Cosmos atrosanguineus was introduced to the UK in 1835. Seeds were sent from Mexico to Zurich Botanic Garden and also to William Thompson of Ipswich (later to become Thompson and Morgan). The remarkble dark maroon flowers are produced through the summer and it produces a tuberous root that can survive the winter in a favoured location. Easily rooted from cuttings but young plants need a whole seasons gowth if they are to produce tubers. Cuttings rooted later in summer do not usually survive.
For many years it was represented in cultivation by a single male-sterile clone and it was thought to be extinct in the wild. Fortunately in 1990 Russell Poulter, a genetecist at Otago University in New Zealand, noticed a plant that had produced two seeds. Crossing among the plants produced a small population of fertile individuals and eventually he introduced a strain called 'Pinot Noir'.

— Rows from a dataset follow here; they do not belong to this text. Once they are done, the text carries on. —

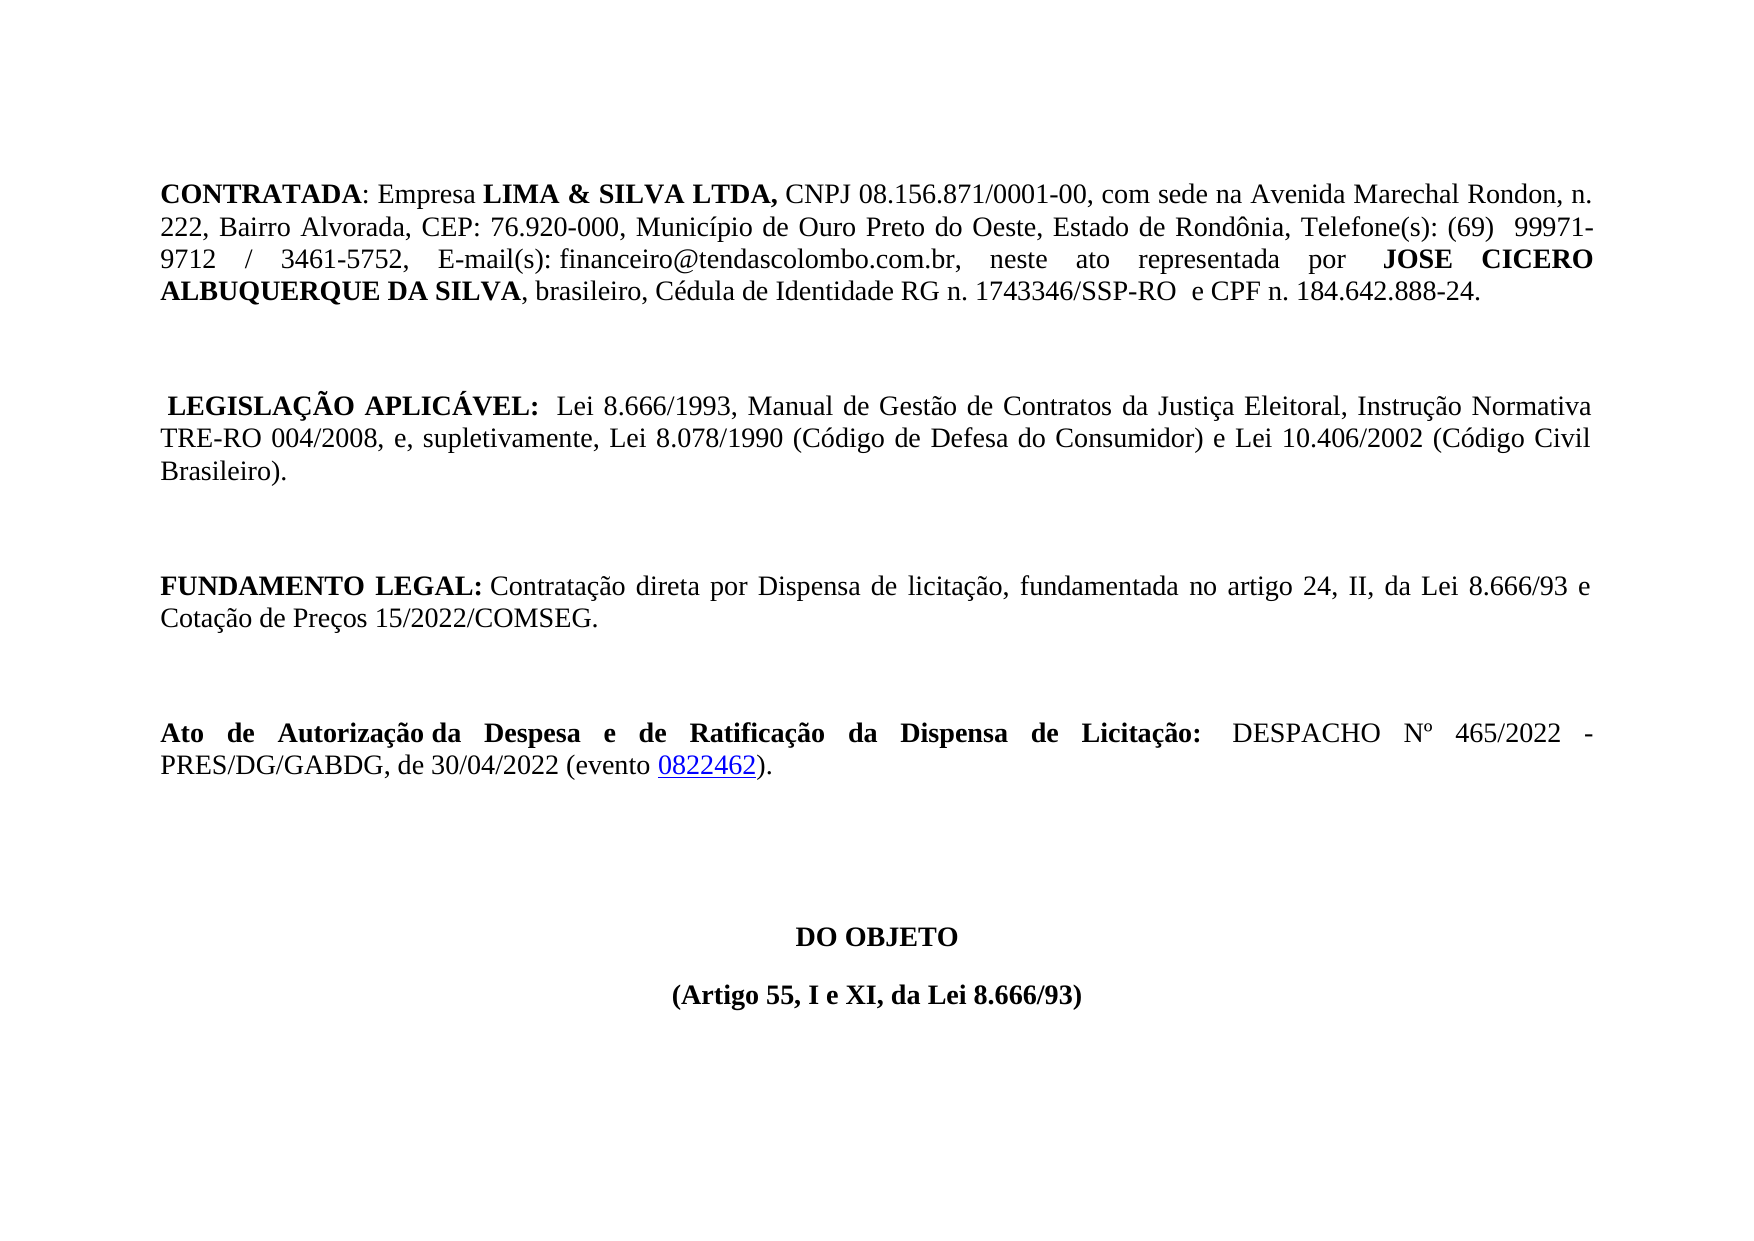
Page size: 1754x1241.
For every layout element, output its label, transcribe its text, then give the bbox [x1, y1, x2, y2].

text CONTRATADA: Empresa LIMA & SILVA LTDA, CNPJ 08.156.871/0001-00, com sede na Avenida Marechal Rondon, n. 222, Bairro Alvorada, CEP: 76.920-000, Município de Ouro Preto do Oeste, Estado de Rondônia, Telefone(s): (69) 99971-9712 / 3461-5752, E-mail(s): financeiro@tendascolombo.com.br, neste ato representada por JOSE CICERO ALBUQUERQUE DA SILVA, brasileiro, Cédula de Identidade RG n. 1743346/SSP-RO e CPF n. 184.642.888-24. [160, 177, 1594, 307]
text (Artigo 55, I e XI, da Lei 8.666/93) [160, 978, 1594, 1010]
text FUNDAMENTO LEGAL: Contratação direta por Dispensa de licitação, fundamentada no artigo 24, II, da Lei 8.666/93 e Cotação de Preços 15/2022/COMSEG. [160, 569, 1594, 633]
text LEGISLAÇÃO APLICÁVEL: Lei 8.666/1993, Manual de Gestão de Contratos da Justiça Eleitoral, Instrução Normativa TRE-RO 004/2008, e, supletivamente, Lei 8.078/1990 (Código de Defesa do Consumidor) e Lei 10.406/2002 (Código Civil Brasileiro). [160, 389, 1594, 486]
text Ato de Autorização da Despesa e de Ratificação da Dispensa de Licitação: DESPACHO Nº 465/2022 - PRES/DG/GABDG, de 30/04/2022 (evento 0822462). [160, 716, 1594, 781]
text DO OBJETO [160, 921, 1594, 953]
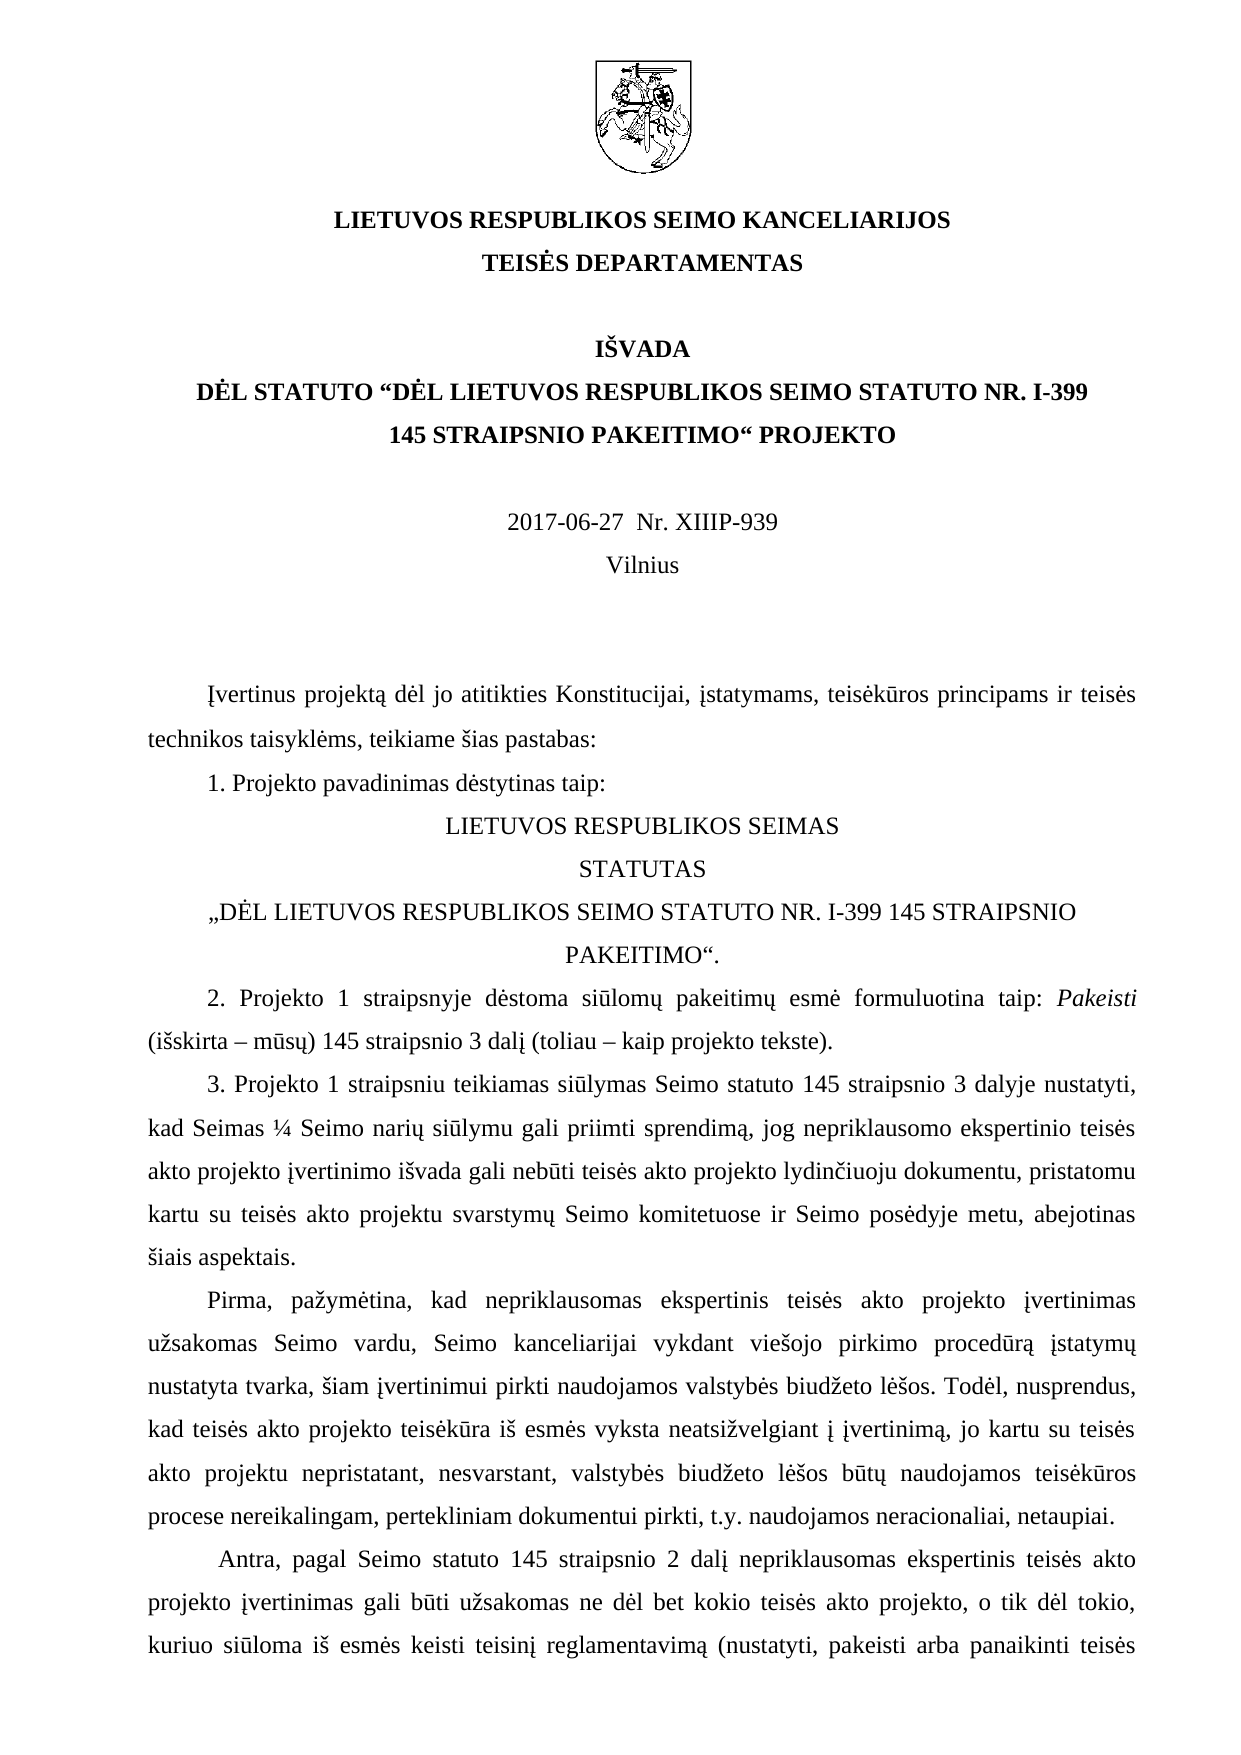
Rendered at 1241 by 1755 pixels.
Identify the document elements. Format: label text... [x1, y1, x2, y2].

text „DĖL LIETUVOS RESPUBLIKOS SEIMO STATUTO NR. I-399 145 STRAIPSNIO PAKEITIMO“. [148, 897, 1137, 969]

In 2006 Topmpson and Morgan introduced a hybrid with an unidentified species called 'Thomocha' (sold as CHOCAMOCHA). I planted it in the Agave house where it prospered for a couple of years, often producing pinkish flowers at the start of the growing season, turning darker later in the year.
It is said to be less reliably perennial and less tuberous than the original clone. It grew well for a couple of years here but didn't appear again in the third.